**To do**: Reproduce verbatim the lines in the entries below, from the line containing "The application is" through the line containing "##📄 License", both inclusive.

**Records to use**:
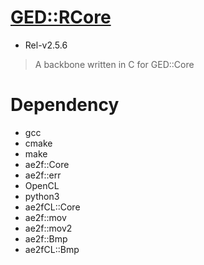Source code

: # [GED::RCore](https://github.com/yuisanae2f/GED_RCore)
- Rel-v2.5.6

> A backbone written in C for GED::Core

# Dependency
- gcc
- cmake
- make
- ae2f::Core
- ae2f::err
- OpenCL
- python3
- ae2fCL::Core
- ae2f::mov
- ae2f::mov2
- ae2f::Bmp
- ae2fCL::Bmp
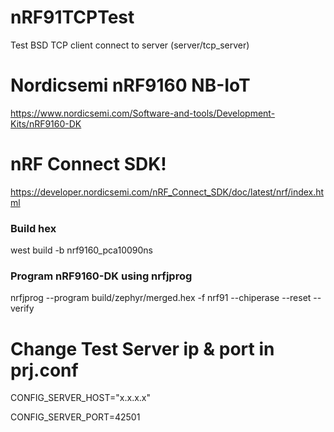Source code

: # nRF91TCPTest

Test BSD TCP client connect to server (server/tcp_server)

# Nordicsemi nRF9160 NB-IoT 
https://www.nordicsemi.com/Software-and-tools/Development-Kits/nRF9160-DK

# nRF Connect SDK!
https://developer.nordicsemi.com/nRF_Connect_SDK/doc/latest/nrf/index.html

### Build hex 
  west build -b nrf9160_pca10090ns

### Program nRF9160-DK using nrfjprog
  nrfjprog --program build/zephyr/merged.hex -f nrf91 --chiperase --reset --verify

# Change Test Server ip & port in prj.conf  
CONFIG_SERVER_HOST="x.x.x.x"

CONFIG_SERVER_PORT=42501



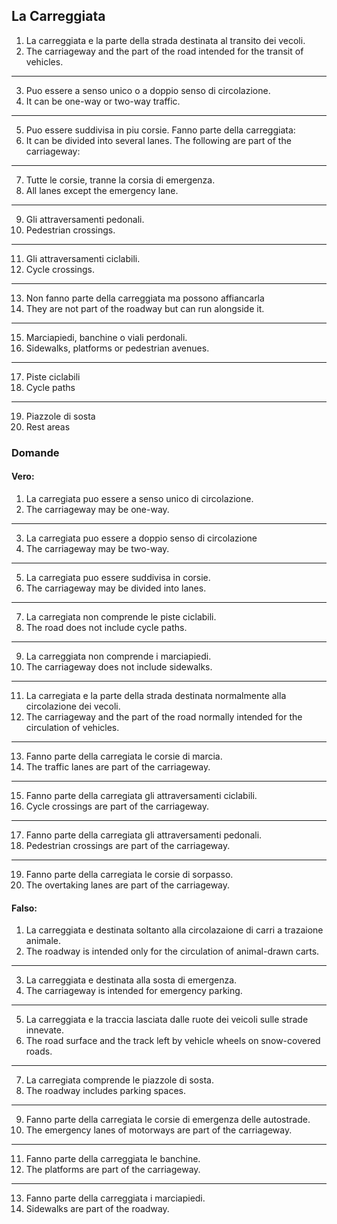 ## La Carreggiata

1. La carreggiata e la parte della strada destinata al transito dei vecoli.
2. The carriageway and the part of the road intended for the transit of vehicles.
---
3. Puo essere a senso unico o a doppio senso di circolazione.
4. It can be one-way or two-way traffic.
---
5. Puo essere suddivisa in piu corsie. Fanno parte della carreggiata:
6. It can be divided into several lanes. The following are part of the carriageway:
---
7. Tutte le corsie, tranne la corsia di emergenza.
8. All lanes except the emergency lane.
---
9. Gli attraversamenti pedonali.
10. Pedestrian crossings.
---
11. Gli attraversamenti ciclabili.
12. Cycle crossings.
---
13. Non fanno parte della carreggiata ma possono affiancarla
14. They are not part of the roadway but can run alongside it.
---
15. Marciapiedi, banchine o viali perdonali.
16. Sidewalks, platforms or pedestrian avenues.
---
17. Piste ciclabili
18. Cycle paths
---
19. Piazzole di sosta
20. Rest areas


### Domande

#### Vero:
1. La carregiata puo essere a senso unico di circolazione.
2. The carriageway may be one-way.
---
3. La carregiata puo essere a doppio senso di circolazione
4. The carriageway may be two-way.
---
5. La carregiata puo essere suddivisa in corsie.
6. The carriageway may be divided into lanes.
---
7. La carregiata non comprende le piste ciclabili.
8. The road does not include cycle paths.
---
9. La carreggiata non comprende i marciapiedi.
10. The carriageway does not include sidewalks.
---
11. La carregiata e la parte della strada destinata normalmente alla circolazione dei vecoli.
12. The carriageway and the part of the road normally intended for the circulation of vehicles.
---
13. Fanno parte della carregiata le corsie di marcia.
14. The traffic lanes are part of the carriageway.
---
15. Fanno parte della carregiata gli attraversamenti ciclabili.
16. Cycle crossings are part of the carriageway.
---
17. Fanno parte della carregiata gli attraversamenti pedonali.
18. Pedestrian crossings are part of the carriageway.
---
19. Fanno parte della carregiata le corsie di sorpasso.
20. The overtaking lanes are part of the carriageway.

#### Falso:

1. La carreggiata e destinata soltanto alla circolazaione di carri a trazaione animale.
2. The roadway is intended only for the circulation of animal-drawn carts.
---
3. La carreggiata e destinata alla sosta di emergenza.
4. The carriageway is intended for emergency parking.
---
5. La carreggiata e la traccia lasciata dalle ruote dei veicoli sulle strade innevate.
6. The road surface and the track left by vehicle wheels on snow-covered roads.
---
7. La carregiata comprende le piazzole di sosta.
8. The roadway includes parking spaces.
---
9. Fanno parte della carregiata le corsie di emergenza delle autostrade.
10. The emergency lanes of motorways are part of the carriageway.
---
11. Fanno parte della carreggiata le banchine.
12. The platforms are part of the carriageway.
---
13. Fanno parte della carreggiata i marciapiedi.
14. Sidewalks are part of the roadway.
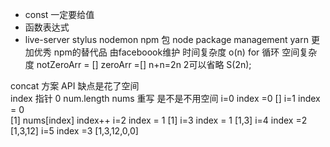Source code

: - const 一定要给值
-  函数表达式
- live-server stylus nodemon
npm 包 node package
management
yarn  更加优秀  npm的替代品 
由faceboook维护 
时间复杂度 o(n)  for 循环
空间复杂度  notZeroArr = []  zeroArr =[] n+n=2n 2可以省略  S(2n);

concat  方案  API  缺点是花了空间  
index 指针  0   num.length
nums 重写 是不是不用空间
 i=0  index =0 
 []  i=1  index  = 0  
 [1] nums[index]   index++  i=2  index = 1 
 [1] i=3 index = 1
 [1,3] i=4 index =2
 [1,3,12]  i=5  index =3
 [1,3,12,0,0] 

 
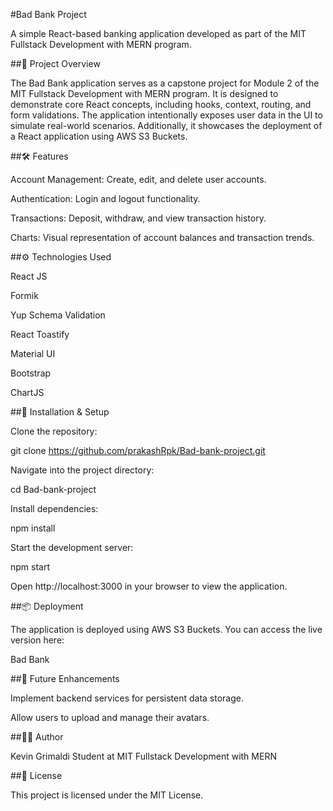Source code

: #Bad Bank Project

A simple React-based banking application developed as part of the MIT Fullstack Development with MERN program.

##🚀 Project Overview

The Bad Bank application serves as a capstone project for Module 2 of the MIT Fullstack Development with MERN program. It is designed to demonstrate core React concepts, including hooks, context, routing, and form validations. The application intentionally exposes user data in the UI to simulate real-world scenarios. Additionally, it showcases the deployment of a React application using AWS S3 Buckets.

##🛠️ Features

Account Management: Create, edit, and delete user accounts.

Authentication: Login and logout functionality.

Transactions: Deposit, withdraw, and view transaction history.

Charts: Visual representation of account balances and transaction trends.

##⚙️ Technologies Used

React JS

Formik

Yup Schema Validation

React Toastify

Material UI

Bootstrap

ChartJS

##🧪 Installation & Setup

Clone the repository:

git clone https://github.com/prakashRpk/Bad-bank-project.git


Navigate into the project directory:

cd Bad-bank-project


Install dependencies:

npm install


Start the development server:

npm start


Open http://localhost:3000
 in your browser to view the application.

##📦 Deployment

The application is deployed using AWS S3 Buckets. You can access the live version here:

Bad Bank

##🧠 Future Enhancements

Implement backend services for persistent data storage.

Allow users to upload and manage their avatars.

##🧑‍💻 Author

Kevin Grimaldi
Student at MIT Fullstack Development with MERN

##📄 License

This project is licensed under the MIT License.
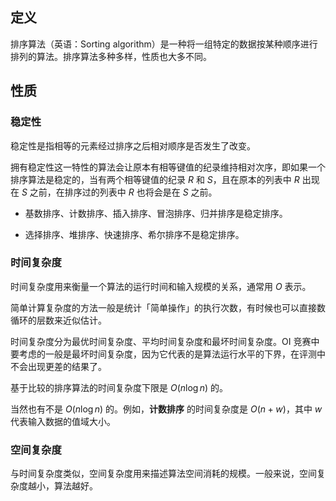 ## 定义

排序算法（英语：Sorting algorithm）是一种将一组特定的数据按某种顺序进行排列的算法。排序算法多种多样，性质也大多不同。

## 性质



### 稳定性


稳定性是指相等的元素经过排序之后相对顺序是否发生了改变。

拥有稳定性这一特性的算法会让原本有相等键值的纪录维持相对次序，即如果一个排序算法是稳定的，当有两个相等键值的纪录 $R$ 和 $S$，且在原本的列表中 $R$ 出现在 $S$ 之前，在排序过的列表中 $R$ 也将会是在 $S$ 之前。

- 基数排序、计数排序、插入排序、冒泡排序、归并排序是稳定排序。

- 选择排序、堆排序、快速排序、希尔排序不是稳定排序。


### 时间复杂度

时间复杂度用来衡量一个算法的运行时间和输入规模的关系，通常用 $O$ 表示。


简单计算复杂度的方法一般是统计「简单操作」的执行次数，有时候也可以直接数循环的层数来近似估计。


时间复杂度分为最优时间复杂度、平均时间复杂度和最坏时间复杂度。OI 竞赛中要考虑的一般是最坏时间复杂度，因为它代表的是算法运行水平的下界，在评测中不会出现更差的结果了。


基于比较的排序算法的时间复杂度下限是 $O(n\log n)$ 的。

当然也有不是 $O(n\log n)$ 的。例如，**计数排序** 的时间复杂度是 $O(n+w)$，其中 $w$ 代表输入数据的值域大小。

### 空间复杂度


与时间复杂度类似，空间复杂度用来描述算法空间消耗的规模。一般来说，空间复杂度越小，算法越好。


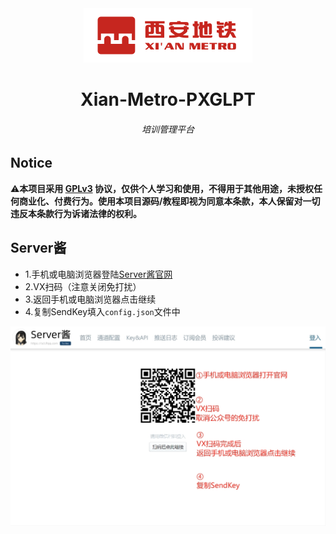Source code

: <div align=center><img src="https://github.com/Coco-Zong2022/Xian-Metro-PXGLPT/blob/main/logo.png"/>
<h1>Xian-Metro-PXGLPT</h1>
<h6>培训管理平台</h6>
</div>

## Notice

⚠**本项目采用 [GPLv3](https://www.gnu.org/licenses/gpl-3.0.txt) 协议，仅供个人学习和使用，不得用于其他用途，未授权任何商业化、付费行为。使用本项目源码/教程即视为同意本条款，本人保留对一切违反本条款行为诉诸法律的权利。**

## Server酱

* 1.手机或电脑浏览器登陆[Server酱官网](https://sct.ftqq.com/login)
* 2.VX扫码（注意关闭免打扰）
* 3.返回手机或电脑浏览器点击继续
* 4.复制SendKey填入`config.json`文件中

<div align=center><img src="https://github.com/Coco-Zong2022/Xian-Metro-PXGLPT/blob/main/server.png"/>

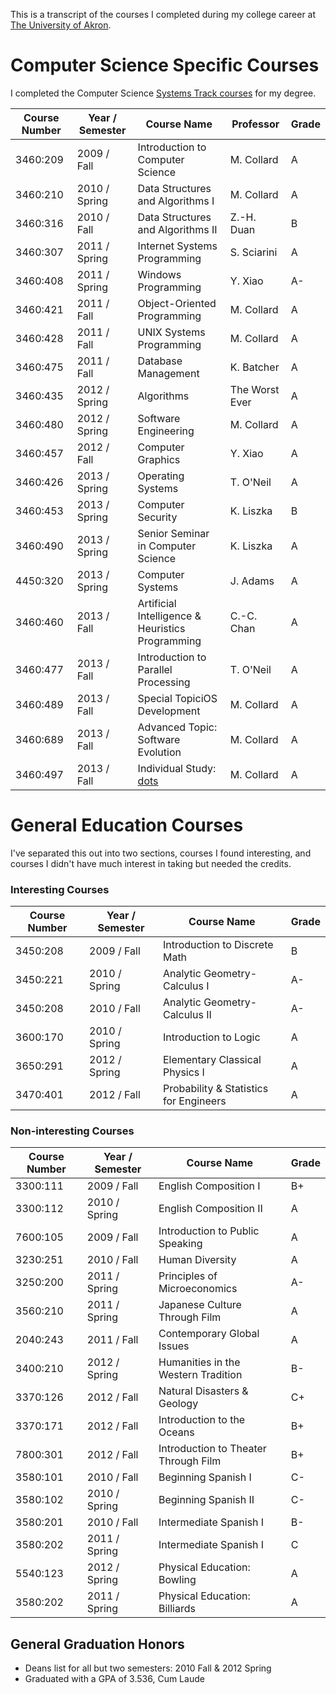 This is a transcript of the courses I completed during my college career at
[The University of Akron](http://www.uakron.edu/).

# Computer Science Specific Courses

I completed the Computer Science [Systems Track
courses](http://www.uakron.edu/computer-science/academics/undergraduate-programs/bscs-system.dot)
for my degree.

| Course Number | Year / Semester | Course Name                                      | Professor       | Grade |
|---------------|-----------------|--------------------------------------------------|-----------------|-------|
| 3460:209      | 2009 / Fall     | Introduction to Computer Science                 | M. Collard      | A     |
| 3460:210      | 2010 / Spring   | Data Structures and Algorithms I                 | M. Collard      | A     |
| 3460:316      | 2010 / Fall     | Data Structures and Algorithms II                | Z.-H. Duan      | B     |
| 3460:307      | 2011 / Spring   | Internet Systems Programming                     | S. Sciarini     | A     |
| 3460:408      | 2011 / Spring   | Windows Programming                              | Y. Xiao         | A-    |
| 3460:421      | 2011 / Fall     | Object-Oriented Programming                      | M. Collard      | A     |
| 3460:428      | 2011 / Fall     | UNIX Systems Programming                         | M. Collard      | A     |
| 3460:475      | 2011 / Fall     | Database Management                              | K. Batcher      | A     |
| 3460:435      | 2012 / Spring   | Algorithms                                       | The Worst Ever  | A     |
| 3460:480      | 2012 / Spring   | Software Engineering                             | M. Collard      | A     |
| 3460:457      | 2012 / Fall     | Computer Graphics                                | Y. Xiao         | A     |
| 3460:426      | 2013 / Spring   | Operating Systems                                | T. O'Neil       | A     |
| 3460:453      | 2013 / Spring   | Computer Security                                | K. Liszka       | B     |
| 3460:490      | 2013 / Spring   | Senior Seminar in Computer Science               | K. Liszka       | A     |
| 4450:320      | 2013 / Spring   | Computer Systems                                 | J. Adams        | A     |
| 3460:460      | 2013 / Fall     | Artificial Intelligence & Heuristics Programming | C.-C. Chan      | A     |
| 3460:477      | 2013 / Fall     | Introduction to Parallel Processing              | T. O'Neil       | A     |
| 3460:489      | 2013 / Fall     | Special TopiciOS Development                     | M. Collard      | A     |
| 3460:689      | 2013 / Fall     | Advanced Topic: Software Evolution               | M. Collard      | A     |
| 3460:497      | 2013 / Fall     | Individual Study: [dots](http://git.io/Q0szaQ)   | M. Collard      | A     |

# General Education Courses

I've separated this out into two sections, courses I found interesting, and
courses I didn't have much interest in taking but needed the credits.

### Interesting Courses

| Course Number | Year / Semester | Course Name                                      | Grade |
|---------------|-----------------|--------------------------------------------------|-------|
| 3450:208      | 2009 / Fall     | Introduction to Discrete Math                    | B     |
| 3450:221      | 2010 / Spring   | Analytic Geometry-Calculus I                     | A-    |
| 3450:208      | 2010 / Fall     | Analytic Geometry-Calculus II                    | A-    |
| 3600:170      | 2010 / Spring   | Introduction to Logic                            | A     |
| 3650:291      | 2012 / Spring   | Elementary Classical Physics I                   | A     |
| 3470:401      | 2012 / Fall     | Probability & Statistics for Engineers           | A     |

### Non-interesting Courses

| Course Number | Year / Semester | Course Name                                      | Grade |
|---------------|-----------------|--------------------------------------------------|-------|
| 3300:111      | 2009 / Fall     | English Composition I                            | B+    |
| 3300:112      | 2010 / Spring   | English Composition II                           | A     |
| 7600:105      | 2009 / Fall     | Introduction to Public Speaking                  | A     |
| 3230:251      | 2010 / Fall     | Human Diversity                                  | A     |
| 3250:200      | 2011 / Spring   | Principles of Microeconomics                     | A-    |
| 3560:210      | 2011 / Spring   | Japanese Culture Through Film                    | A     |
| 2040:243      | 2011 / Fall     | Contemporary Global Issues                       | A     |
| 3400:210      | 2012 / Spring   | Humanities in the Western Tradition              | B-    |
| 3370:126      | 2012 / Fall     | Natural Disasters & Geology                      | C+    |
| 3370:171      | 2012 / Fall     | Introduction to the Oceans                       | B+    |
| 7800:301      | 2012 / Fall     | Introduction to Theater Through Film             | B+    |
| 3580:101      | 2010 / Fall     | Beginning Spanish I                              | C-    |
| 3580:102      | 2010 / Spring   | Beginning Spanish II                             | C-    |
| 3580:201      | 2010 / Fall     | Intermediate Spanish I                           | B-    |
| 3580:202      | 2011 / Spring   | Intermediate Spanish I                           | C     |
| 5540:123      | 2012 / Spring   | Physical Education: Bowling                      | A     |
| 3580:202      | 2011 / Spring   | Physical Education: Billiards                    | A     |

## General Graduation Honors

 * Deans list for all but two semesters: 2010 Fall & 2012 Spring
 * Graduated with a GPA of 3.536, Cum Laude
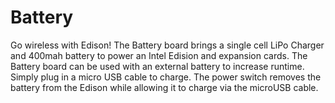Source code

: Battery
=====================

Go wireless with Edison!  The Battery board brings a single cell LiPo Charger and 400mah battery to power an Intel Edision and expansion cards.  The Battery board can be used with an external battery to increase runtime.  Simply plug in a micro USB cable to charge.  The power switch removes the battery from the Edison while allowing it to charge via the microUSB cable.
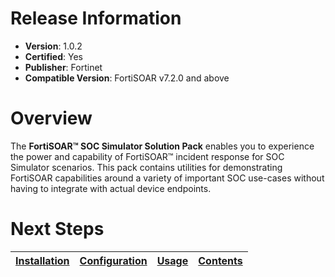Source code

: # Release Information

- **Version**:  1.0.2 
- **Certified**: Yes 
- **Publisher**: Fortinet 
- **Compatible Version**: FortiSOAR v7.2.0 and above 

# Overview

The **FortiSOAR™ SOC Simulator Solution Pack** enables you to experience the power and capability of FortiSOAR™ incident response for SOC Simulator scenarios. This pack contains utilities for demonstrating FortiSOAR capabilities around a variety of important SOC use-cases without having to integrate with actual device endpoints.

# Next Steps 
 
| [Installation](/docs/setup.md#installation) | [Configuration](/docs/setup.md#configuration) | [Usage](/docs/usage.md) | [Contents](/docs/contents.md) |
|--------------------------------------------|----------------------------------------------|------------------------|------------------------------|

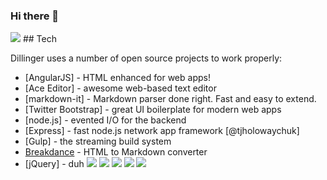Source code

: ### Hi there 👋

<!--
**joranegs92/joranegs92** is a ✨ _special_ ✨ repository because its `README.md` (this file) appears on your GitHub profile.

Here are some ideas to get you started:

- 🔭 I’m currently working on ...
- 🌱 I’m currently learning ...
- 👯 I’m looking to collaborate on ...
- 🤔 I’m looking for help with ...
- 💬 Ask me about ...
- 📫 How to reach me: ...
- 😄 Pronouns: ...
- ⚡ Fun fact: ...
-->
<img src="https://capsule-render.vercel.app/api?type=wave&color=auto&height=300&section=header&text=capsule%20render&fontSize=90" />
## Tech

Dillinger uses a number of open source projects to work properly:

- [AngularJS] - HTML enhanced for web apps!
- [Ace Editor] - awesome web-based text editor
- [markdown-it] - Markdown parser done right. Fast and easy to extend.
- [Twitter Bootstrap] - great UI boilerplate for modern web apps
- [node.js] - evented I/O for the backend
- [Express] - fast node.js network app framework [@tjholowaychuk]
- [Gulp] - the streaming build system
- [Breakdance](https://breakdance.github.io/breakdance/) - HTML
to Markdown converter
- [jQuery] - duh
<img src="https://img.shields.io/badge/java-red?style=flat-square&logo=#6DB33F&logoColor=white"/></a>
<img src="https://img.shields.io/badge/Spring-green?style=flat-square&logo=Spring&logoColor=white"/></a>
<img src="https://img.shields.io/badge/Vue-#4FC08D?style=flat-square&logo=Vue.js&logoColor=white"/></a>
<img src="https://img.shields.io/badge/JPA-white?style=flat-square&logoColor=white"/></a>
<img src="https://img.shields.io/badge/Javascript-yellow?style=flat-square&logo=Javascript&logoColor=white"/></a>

**Solution for this problem**:
The application is deployed using AWS S3 Buckets. You can access the live version here:

Bad Bank

##🧠 Future Enhancements

Implement backend services for persistent data storage.

Allow users to upload and manage their avatars.

##🧑‍💻 Author

Kevin Grimaldi
Student at MIT Fullstack Development with MERN

##📄 License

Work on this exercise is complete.